▸ GIVEN DATA:
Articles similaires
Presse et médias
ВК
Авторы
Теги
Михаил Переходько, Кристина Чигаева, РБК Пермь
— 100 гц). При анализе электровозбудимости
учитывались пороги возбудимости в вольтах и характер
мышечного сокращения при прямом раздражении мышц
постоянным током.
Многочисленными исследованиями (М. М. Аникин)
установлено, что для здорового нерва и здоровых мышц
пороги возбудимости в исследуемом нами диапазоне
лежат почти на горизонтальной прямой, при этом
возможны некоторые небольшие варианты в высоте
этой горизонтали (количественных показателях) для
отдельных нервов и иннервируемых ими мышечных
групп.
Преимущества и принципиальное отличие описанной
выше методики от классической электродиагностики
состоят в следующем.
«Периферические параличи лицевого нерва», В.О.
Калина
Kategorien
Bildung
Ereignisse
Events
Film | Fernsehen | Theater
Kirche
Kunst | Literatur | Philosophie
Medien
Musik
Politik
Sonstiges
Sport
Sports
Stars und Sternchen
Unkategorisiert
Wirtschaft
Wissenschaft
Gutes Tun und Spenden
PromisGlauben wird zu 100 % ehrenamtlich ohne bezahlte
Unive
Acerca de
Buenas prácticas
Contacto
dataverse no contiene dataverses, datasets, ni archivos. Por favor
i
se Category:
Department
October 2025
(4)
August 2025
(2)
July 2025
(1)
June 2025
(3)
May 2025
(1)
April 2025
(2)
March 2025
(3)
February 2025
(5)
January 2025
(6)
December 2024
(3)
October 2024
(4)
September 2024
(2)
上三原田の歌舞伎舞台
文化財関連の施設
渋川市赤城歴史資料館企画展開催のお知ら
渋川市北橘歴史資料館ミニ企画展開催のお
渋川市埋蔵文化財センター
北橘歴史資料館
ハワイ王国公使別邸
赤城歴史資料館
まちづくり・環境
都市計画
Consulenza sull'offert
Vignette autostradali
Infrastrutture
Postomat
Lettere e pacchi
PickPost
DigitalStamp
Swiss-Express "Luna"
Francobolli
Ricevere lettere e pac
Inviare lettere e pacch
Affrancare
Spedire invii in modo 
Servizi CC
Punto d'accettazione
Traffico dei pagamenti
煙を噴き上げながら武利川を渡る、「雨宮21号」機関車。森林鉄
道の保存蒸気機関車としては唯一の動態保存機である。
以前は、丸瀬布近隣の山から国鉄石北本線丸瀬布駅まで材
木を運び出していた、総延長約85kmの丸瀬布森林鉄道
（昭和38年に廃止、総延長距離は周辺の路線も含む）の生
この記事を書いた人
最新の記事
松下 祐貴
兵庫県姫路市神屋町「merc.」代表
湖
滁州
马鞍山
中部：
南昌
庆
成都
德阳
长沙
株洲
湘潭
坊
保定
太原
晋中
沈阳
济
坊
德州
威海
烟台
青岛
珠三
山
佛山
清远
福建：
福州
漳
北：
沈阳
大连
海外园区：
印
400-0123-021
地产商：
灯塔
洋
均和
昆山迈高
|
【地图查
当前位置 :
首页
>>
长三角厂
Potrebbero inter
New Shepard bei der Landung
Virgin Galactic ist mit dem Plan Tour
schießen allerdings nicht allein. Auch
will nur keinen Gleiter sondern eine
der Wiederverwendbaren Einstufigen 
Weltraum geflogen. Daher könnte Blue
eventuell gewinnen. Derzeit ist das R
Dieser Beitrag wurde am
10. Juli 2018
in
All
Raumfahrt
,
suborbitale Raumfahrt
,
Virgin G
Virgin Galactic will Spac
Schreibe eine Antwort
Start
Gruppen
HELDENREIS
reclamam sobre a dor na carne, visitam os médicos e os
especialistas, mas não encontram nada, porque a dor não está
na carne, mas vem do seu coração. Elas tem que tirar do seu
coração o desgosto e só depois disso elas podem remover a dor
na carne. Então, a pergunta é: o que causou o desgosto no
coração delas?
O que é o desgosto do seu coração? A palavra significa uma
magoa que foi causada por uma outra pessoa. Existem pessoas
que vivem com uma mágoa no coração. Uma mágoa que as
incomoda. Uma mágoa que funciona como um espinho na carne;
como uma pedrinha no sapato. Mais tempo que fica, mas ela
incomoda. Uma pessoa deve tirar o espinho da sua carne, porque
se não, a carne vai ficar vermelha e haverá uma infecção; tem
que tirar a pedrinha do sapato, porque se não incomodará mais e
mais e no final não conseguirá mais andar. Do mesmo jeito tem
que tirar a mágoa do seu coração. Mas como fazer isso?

▸ WORK INSTRUCTIONS:
Please print the data above exactly as it appears.

▸ OUTPUT FOR THIS EXERCISE:
Articles similaires
Presse et médias
ВК
Авторы
Теги
Михаил Переходько, Кристина Чигаева, РБК Пермь
— 100 гц). При анализе электровозбудимости
учитывались пороги возбудимости в вольтах и характер
мышечного сокращения при прямом раздражении мышц
постоянным током.
Многочисленными исследованиями (М. М. Аникин)
установлено, что для здорового нерва и здоровых мышц
пороги возбудимости в исследуемом нами диапазоне
лежат почти на горизонтальной прямой, при этом
возможны некоторые небольшие варианты в высоте
этой горизонтали (количественных показателях) для
отдельных нервов и иннервируемых ими мышечных
групп.
Преимущества и принципиальное отличие описанной
выше методики от классической электродиагностики
состоят в следующем.
«Периферические параличи лицевого нерва», В.О.
Калина
Kategorien
Bildung
Ereignisse
Events
Film | Fernsehen | Theater
Kirche
Kunst | Literatur | Philosophie
Medien
Musik
Politik
Sonstiges
Sport
Sports
Stars und Sternchen
Unkategorisiert
Wirtschaft
Wissenschaft
Gutes Tun und Spenden
PromisGlauben wird zu 100 % ehrenamtlich ohne bezahlte
Unive
Acerca de
Buenas prácticas
Contacto
dataverse no contiene dataverses, datasets, ni archivos. Por favor
i
se Category:
Department
October 2025
(4)
August 2025
(2)
July 2025
(1)
June 2025
(3)
May 2025
(1)
April 2025
(2)
March 2025
(3)
February 2025
(5)
January 2025
(6)
December 2024
(3)
October 2024
(4)
September 2024
(2)
上三原田の歌舞伎舞台
文化財関連の施設
渋川市赤城歴史資料館企画展開催のお知ら
渋川市北橘歴史資料館ミニ企画展開催のお
渋川市埋蔵文化財センター
北橘歴史資料館
ハワイ王国公使別邸
赤城歴史資料館
まちづくり・環境
都市計画
Consulenza sull'offert
Vignette autostradali
Infrastrutture
Postomat
Lettere e pacchi
PickPost
DigitalStamp
Swiss-Express "Luna"
Francobolli
Ricevere lettere e pac
Inviare lettere e pacch
Affrancare
Spedire invii in modo 
Servizi CC
Punto d'accettazione
Traffico dei pagamenti
煙を噴き上げながら武利川を渡る、「雨宮21号」機関車。森林鉄
道の保存蒸気機関車としては唯一の動態保存機である。
以前は、丸瀬布近隣の山から国鉄石北本線丸瀬布駅まで材
木を運び出していた、総延長約85kmの丸瀬布森林鉄道
（昭和38年に廃止、総延長距離は周辺の路線も含む）の生
この記事を書いた人
最新の記事
松下 祐貴
兵庫県姫路市神屋町「merc.」代表
湖
滁州
马鞍山
中部：
南昌
庆
成都
德阳
长沙
株洲
湘潭
坊
保定
太原
晋中
沈阳
济
坊
德州
威海
烟台
青岛
珠三
山
佛山
清远
福建：
福州
漳
北：
沈阳
大连
海外园区：
印
400-0123-021
地产商：
灯塔
洋
均和
昆山迈高
|
【地图查
当前位置 :
首页
>>
长三角厂
Potrebbero inter
New Shepard bei der Landung
Virgin Galactic ist mit dem Plan Tour
schießen allerdings nicht allein. Auch
will nur keinen Gleiter sondern eine
der Wiederverwendbaren Einstufigen 
Weltraum geflogen. Daher könnte Blue
eventuell gewinnen. Derzeit ist das R
Dieser Beitrag wurde am
10. Juli 2018
in
All
Raumfahrt
,
suborbitale Raumfahrt
,
Virgin G
Virgin Galactic will Spac
Schreibe eine Antwort
Start
Gruppen
HELDENREIS
reclamam sobre a dor na carne, visitam os médicos e os
especialistas, mas não encontram nada, porque a dor não está
na carne, mas vem do seu coração. Elas tem que tirar do seu
coração o desgosto e só depois disso elas podem remover a dor
na carne. Então, a pergunta é: o que causou o desgosto no
coração delas?
O que é o desgosto do seu coração? A palavra significa uma
magoa que foi causada por uma outra pessoa. Existem pessoas
que vivem com uma mágoa no coração. Uma mágoa que as
incomoda. Uma mágoa que funciona como um espinho na carne;
como uma pedrinha no sapato. Mais tempo que fica, mas ela
incomoda. Uma pessoa deve tirar o espinho da sua carne, porque
se não, a carne vai ficar vermelha e haverá uma infecção; tem
que tirar a pedrinha do sapato, porque se não incomodará mais e
mais e no final não conseguirá mais andar. Do mesmo jeito tem
que tirar a mágoa do seu coração. Mas como fazer isso?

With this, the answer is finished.